Quem acinonou a Polícia Federal? “Eu não tenho esse detalhe”, disse
Ferraço. “Sei que o Saboia estava tentando fazer contato com o ministro Celso
Amorim [Defesa], com o José Eduardo Cardozo [Justiça]. Não sei se conseguiu.”
Se Saboia conseguiu, o petista Cardozo sabia da encrenca. Se não conseguiu,
alguém sapateou em cima da ‘autoridade’ do titular da Justiça.
5.
Por que Patriota apanha sozinho na Esplanada?
Ao “punir” Antonio Patriota transferindo-o para a representação
brasileira na ONU, em Nova York, Dilma lavou o bebê e jogou fora a água do
banho. Se não fizer nada com Celso Amorim, superior dos fuzileiros que
escoltaram o fugitivo, jogará fora o bebê junto com a água do banho. Se além de
Amorim a presidente poupar o petista José Eduardo Cardozo, roçará o inusitado:
com bebês demais à sua volta, Dilma se auto-arremessará bem longe.
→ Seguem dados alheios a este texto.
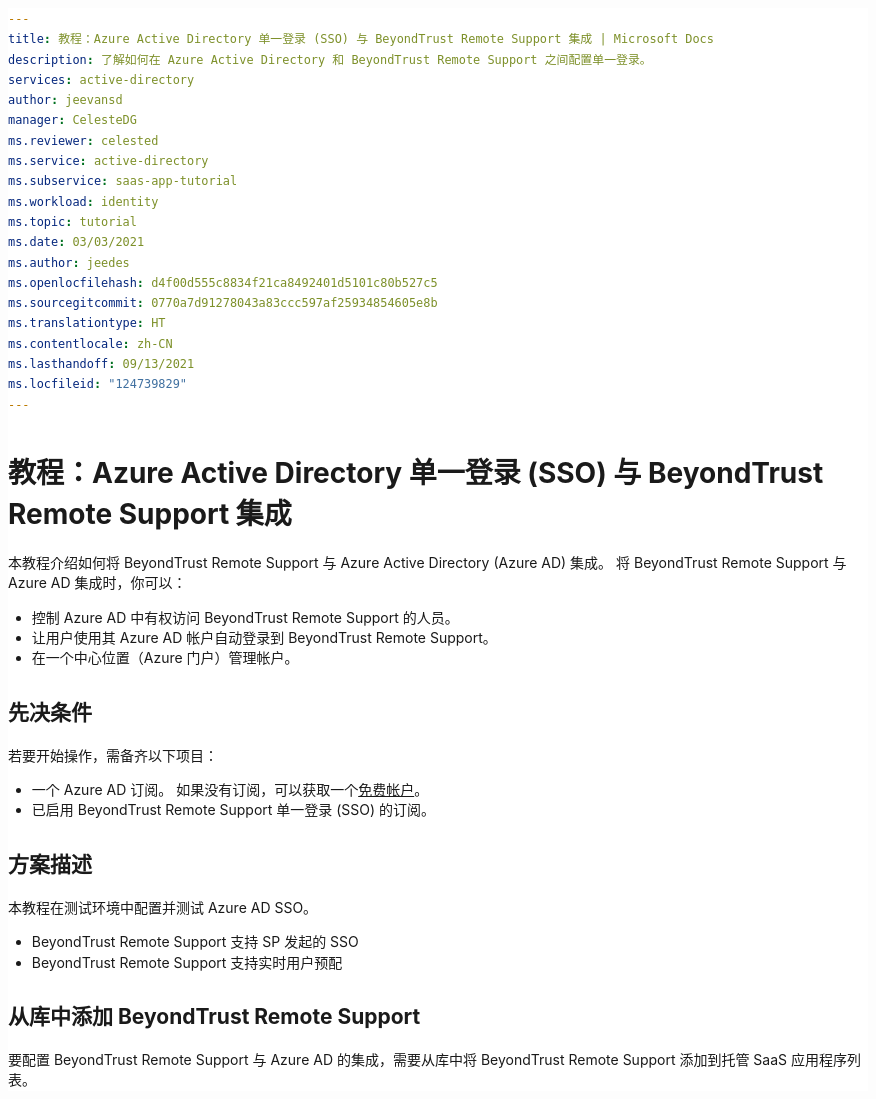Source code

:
 ```yaml
---
title: 教程：Azure Active Directory 单一登录 (SSO) 与 BeyondTrust Remote Support 集成 | Microsoft Docs
description: 了解如何在 Azure Active Directory 和 BeyondTrust Remote Support 之间配置单一登录。
services: active-directory
author: jeevansd
manager: CelesteDG
ms.reviewer: celested
ms.service: active-directory
ms.subservice: saas-app-tutorial
ms.workload: identity
ms.topic: tutorial
ms.date: 03/03/2021
ms.author: jeedes
ms.openlocfilehash: d4f00d555c8834f21ca8492401d5101c80b527c5
ms.sourcegitcommit: 0770a7d91278043a83ccc597af25934854605e8b
ms.translationtype: HT
ms.contentlocale: zh-CN
ms.lasthandoff: 09/13/2021
ms.locfileid: "124739829"
---
```

# <a name="tutorial-azure-active-directory-single-sign-on-sso-integration-with-beyondtrust-remote-support"></a>教程：Azure Active Directory 单一登录 (SSO) 与 BeyondTrust Remote Support 集成

本教程介绍如何将 BeyondTrust Remote Support 与 Azure Active Directory (Azure AD) 集成。 将 BeyondTrust Remote Support 与 Azure AD 集成时，你可以：

* 控制 Azure AD 中有权访问 BeyondTrust Remote Support 的人员。
* 让用户使用其 Azure AD 帐户自动登录到 BeyondTrust Remote Support。
* 在一个中心位置（Azure 门户）管理帐户。

## <a name="prerequisites"></a>先决条件

若要开始操作，需备齐以下项目：

* 一个 Azure AD 订阅。 如果没有订阅，可以获取一个[免费帐户](https://azure.microsoft.com/free/)。
* 已启用 BeyondTrust Remote Support 单一登录 (SSO) 的订阅。

## <a name="scenario-description"></a>方案描述

本教程在测试环境中配置并测试 Azure AD SSO。

* BeyondTrust Remote Support 支持 SP 发起的 SSO 
* BeyondTrust Remote Support 支持实时用户预配 

## <a name="adding-beyondtrust-remote-support-from-the-gallery"></a>从库中添加 BeyondTrust Remote Support

要配置 BeyondTrust Remote Support 与 Azure AD 的集成，需要从库中将 BeyondTrust Remote Support 添加到托管 SaaS 应用程序列表。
Sem água e
sem banho.
6.
Por que a polícia da Bolívia não prendeu o senador fugitivo em cinco postos de
fiscalização?
No trajeto entre La Paz e Corumbá, o senador Roger Pinto e seus
acompanhantes tiveram de passar por pelo menos cinco postos policiais. Parados
e observados, não foram importunados. Numa inspeção, um policial chegou a
lançar fachos de lanterna no interior do carro. E nada. Cruzaram a froteira sob
céu claro. Nenhum entrevero.
Líder da oposição a Evo Morales, Roger Pinto é personagem manjado em seu
país. Ora, se a polícia de Evo Morales não algemou sua presença de espírito,
não pode agora reclamar da sua ausência de corpo.